◆ What you should do ◆
Write these lines out again, putting "vernacular name" in place of "common name" and leaving everything else the same.

== Exercise inputs ==

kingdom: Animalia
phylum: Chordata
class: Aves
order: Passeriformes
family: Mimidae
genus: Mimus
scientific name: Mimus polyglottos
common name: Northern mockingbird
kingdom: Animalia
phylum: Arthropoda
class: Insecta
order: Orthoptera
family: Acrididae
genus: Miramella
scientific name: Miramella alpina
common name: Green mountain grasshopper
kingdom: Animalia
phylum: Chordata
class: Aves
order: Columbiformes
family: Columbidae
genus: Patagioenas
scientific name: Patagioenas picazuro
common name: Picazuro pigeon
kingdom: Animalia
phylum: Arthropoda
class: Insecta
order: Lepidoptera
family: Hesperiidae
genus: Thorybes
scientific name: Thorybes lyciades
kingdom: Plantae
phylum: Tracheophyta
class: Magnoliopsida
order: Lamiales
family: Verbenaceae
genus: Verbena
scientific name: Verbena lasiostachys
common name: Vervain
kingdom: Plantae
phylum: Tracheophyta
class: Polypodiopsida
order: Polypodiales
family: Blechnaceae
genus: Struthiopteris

===

◆ Expected answer ◆
kingdom: Animalia
phylum: Chordata
class: Aves
order: Passeriformes
family: Mimidae
genus: Mimus
scientific name: Mimus polyglottos
vernacular name: Northern mockingbird
kingdom: Animalia
phylum: Arthropoda
class: Insecta
order: Orthoptera
family: Acrididae
genus: Miramella
scientific name: Miramella alpina
vernacular name: Green mountain grasshopper
kingdom: Animalia
phylum: Chordata
class: Aves
order: Columbiformes
family: Columbidae
genus: Patagioenas
scientific name: Patagioenas picazuro
vernacular name: Picazuro pigeon
kingdom: Animalia
phylum: Arthropoda
class: Insecta
order: Lepidoptera
family: Hesperiidae
genus: Thorybes
scientific name: Thorybes lyciades
kingdom: Plantae
phylum: Tracheophyta
class: Magnoliopsida
order: Lamiales
family: Verbenaceae
genus: Verbena
scientific name: Verbena lasiostachys
vernacular name: Vervain
kingdom: Plantae
phylum: Tracheophyta
class: Polypodiopsida
order: Polypodiales
family: Blechnaceae
genus: Struthiopteris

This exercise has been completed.